For cyclists more used to wild weather during the tour, the brilliant sunshine, calm conditions and temperatures in the mid-20s Invercargill turned on yesterday for day one of this year's event were unexpected.
''I didn't come here for a suntan, I came for wind, rain and hail,'' veteran Gordon McCauley, of Auckland, back for his 21st tour, joked.
''There was talk of postponing it until the weather improved,'' Cycling Southland chief executive Nick Jeffrey responded as the 15 teams were introduced before the short prologue time trial sprint around Queens Park, won by Joe Cooper, of Australian-based team Huon Salmon Genesys Wealth Advisors, in 4min 46.28sec.
Now in its 57th year, the gruelling 900km tour take cyclists across most of Southland in seven days.

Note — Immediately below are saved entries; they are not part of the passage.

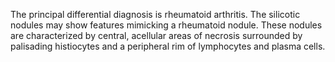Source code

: The principal differential diagnosis is rheumatoid arthritis. The silicotic nodules may show features mimicking a rheumatoid nodule. These nodules are characterized by central, acellular areas of necrosis surrounded by palisading histiocytes and a peripheral rim of lymphocytes and plasma cells.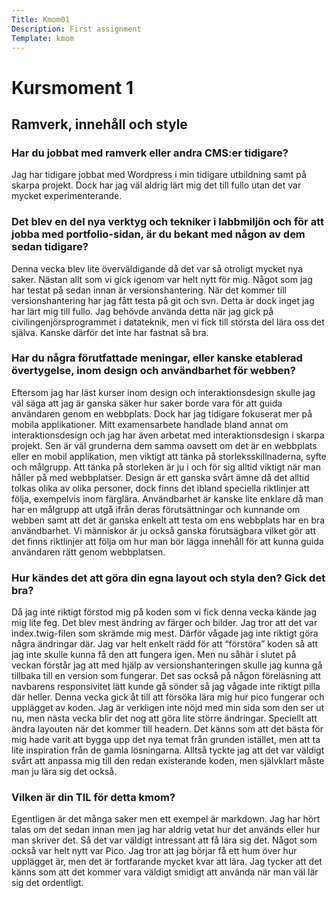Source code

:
```yaml
---
Title: Kmom01
Description: First assignment
Template: kmom
---
```


 Kursmoment 1
======

## Ramverk, innehåll och style

### Har du jobbat med ramverk eller andra CMS:er tidigare?

Jag har tidigare jobbat med Wordpress i min tidigare utbildning samt på skarpa projekt. Dock har jag väl aldrig lärt mig det till fullo utan
det var mycket experimenterande. 


### Det blev en del nya verktyg och tekniker i labbmiljön och för att jobba med portfolio-sidan, är du bekant med någon av dem sedan tidigare?


Denna vecka blev lite överväldigande då det var så otroligt mycket nya saker. Nästan allt som vi gick igenom var helt nytt för mig. Något
som jag har testat på sedan innan är versionshantering. När det kommer till versionshantering har jag fått testa på git och svn. Detta är
dock inget jag har lärt mig till fullo. Jag behövde använda detta när jag gick på civilingenjörsprogrammet i datateknik, men vi fick till
största del lära oss det själva. Kanske därför det inte har fastnat så bra. 


### Har du några förutfattade meningar, eller kanske etablerad övertygelse, inom design och användbarhet för webben?


Eftersom jag har läst kurser inom design och interaktionsdesign skulle jag väl säga att jag är ganska säker hur saker borde vara för att 
guida användaren genom en webbplats. Dock har jag tidigare fokuserat mer på mobila applikationer. Mitt examensarbete handlade bland annat om
interaktionsdesign och jag har även arbetat med interaktionsdesign i skarpa projekt. Sen är väl grunderna dem samma oavsett om det är en 
webbplats eller en mobil applikation, men viktigt att tänka på storleksskillnaderna, syfte och målgrupp. Att tänka på storleken är ju i och 
för sig alltid viktigt när man håller på med webbplatser. Design är ett ganska svårt ämne då det alltid tolkas olika av olika personer, dock 
finns det ibland speciella riktlinjer att följa, exempelvis inom färglära. Användbarhet är kanske lite enklare då man har en målgrupp att 
utgå ifrån deras förutsättningar och kunnande om webben samt att det är ganska enkelt att testa om ens webbplats har en bra användbarhet. Vi 
människor är ju också ganska förutsägbara vilket gör att det finns riktlinjer att följa om hur man bör lägga innehåll för att kunna guida 
användaren rätt genom webbplatsen. 


### Hur kändes det att göra din egna layout och styla den? Gick det bra?


Då jag inte riktigt förstod mig på koden som vi fick denna vecka kände jag mig lite feg. Det blev mest ändring av färger och bilder. Jag 
tror att det var index.twig-filen som skrämde mig mest. Därför vågade jag inte riktigt göra några ändringar där. Jag var helt enkelt rädd 
för att “förstöra” koden så att jag inte skulle kunna få den att fungera igen. Men nu såhär i slutet på veckan förstår jag att med hjälp av 
versionshanteringen skulle jag kunna gå tillbaka till en version som fungerar. Det sas också på någon föreläsning att navbarens 
responsivitet lätt kunde gå sönder så jag vågade inte riktigt pilla där heller. Denna vecka gick åt till att försöka lära mig hur pico 
fungerar och upplägget av koden. Jag är verkligen inte nöjd med min sida som den ser ut nu, men nästa vecka blir det nog att göra lite 
större ändringar. Speciellt att ändra layouten när det kommer till headern. Det känns som att det bästa för mig hade varit att bygga upp det 
nya temat från grunden istället, men att ta lite inspiration från de gamla lösningarna. Alltså tyckte jag att det var väldigt svårt att 
anpassa mig till den redan existerande koden, men självklart måste man ju lära sig det också.


### Vilken är din TIL för detta kmom?

Egentligen är det många saker men ett exempel är markdown. Jag har hört talas om det sedan innan men jag har aldrig vetat hur det används 
eller hur man skriver det. Så det var väldigt intressant att få lära sig det. Något som också var helt nytt var Pico. Jag tror att jag 
börjar få ett hum över hur upplägget är, men det är fortfarande mycket kvar att lära. Jag tycker att det känns som att det kommer vara 
väldigt smidigt att använda när man väl lär sig det ordentligt.

</div>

Aucklander Mike Northey is back to defend his 2012 title, challenged by a field of 89 other riders. Most are from New Zealand, with a strong contingent from Australia and a handful of northern hemisphere contenders.
One of the tour traditions is the stage two slog up Bluff Hill, but riders this year face an even more challenging uphill leg - stage four has an 8km drag up Coronet Peak before riders finish at the skifield.
Today's first stage is a testing 168km ride from Gore to Invercargill.